Please return the lines below unchanged, every one of them in the same order.

+++ PROVIDED RECORDS

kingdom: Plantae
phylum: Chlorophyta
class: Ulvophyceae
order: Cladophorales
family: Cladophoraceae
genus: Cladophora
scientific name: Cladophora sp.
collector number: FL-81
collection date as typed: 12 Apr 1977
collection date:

++++++

■ THE RESULT:
kingdom: Plantae
phylum: Chlorophyta
class: Ulvophyceae
order: Cladophorales
family: Cladophoraceae
genus: Cladophora
scientific name: Cladophora sp.
collector number: FL-81
collection date as typed: 12 Apr 1977
collection date:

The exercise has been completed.